As you think about the responses in UnChristian to Christians today, they mostly revolve around our inability to express the gospel well, to express the gospel without hypocrisy, to show love more than judgment, etc. What seems to sometimes be happening is that we are expressing some of the content of Christianity, but without the substance - or a slice of the pie, but not the whole thing. There were some really good comments in Chapter 6 that deals with the perceptions that Christians are sheltered, subcultured, boring, old-fashioned, unintelligent, and out of touch with reality. Again, though this is a study of young outsiders, which I'm not - I'm an insider, and a little older than their study group - I often find myself agreeing with the analysis. I feel this way about us a lot of to the time. In fact (and I'll have to tell this story later - someone remind me), these very issues have a lot to do with my conversion experience and my first full-time ministry experience, which is probably why they hit me so hard. Anyway, here are a couple more quotes:
Only one-fifth of young outsiders believe that an active faith helps people live a better, more fulfilling life. [p. 122]

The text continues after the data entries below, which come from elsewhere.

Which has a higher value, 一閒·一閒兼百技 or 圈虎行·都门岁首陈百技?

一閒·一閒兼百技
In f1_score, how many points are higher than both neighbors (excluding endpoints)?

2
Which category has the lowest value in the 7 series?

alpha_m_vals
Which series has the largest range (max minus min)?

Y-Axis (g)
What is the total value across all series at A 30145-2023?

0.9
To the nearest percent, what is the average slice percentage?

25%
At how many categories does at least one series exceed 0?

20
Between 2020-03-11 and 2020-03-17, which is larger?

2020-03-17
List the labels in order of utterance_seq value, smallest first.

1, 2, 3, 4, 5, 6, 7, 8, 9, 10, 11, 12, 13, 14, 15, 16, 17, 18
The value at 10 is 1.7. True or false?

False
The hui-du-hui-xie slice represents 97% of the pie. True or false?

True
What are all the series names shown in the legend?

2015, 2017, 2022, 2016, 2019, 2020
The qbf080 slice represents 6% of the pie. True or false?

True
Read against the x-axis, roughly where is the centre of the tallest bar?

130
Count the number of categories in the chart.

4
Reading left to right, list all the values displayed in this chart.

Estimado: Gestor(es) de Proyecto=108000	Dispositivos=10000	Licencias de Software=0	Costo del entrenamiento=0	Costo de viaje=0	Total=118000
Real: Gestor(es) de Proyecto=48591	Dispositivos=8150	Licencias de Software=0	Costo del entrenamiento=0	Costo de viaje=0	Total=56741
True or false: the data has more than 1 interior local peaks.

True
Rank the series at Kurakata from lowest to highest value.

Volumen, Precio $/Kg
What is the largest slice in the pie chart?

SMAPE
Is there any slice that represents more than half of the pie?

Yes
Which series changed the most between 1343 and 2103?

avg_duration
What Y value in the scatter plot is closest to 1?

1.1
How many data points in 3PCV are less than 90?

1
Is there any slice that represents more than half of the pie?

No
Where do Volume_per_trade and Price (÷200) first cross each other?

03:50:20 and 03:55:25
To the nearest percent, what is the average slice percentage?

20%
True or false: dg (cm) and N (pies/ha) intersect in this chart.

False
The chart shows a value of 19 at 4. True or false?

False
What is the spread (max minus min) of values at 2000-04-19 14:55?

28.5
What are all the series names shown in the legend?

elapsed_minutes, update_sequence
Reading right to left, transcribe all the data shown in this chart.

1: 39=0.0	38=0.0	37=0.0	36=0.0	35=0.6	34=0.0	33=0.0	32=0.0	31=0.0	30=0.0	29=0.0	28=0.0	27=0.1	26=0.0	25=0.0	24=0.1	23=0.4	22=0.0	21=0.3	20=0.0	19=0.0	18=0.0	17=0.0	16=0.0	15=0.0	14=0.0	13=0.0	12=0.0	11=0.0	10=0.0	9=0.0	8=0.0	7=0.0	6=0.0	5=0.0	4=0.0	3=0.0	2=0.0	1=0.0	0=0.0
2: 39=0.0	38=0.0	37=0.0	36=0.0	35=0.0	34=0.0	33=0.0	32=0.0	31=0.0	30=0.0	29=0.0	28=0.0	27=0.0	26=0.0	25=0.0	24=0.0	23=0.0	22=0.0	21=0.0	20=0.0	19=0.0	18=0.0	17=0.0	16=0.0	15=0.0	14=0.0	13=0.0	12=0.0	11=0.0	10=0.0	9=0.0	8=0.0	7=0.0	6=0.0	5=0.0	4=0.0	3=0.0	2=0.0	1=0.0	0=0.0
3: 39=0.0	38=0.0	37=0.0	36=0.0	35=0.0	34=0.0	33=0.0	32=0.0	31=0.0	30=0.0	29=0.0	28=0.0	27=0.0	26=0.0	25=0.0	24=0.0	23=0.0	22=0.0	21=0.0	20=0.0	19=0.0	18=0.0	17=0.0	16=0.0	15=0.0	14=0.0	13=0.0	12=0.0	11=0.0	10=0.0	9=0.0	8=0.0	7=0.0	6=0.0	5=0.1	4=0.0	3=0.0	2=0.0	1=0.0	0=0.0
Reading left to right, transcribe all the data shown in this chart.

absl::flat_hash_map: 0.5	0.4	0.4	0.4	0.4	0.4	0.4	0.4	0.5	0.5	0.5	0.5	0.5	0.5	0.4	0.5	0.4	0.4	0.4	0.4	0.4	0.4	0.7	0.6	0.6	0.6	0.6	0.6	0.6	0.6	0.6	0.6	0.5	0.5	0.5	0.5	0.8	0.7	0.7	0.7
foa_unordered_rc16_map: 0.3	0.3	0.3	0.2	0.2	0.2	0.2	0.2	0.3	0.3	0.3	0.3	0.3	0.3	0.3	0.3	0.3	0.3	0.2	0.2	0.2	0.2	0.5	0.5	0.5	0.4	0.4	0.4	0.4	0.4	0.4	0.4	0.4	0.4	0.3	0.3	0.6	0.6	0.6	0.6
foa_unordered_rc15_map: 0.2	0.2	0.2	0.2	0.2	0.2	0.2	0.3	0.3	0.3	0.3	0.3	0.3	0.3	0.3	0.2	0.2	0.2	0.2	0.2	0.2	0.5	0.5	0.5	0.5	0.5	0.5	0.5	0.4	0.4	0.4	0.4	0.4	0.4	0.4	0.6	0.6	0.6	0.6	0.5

...part of the sheltered perception is that Christians are not thinkers. [p. 123]
And then this very insightful paragraph:
Another reason sheltered faith is unappealing is that young adults resist simplistic answers. Mosaic and Busters relish mystery, uncertainty, and ambiguity. They are not bothered by contradictions or incongruities. I was amazed in our research to see how comfortable young people are with nuance and subtlety, expressing awareness of context in complicated and intricate issues. A majority of Busters, including most born-again Christian young people, believe that the spiritual world is too complex and mysterious for humans to understand. Millions of young people admit that life itself is too complicated to really grasp. These ideas are twice as common among Mosaics and Busters as they were in their parents' generation. [p. 125, emphasis mine]
Now, if that paragraph bothers you and your immediate tendency is to go on the defensive against young people for being ambiguous and for appreciating mystery, before you harp on objectivity and the certainty of our faith, you need to stop for a moment and listen to this. There is a gem of insight here. We Christians have too often over-simplified the gospel, our faith, the world in which we live, people's problems, solutions, hard issues like homosexuality, environmentalism, divorce, politics, gender issues, war, poverty, sexuality, and many more. That doesn't mean the gospel is not true, that the gospel cannot address these things, or that God isn't the amazing God he is who meets people in truth and love and reorders the world for his glory. Seriously. God is up to the challenge, truth is deep enough to have serious, nuanced, sometimes complicated answers, and the gospel is deep and wide and long and high enough to transform the world and everything in it. So why are so always so drawn to oversimplify the gospel? Because often when we do, we sell people a product that is not the gospel, but a watered-down imitation and when they confront a) the real world or b) the real gospel, they are ill-equipped to handle either and especially their inter-relation.
The church hasn't really talked about world-view much in the last decade. A world-view is a comprehensive way of looking at the world that addresses both large and small issues in our lives. (non-technical, off the top of my head definition.) It is the way we view the world, make sense of the world, engage the world, and provides the foundational rules by which we live in the world. The Christian world and life view is something that can really handle the big and the small issues of life, and yet Christians tend to not want to, or are incapable often of doing so.
One of the reasons - and a good reason - is that we often simplify the gospel message in order not to scare people away or overcomplicate it for new believers. I get that. It's why churches run seeker-services, to get to the "core" message of God's love in Jesus Christ and the forgiveness of sins offered through the life, death, resurrection, and ascension of Jesus and our submission to his Lordship. That is the core of the Gospel. But it is the seed, the starting point, the entry-way to something that is large, expansive, and engagingly beautiful. Jesus said that a seed must die for it to grow and bloom. The kingdom of God, he said, is like a small bit of yeast that affects the whole loaf. A small bit of salt brings flavor to the whole meal. We are right to help people to understand the seed/ yeast/ salt because it is essential in transformational growth and restoration. But we tend to stop with that message, and we miss out on the kingdom expansiveness that comes as a result.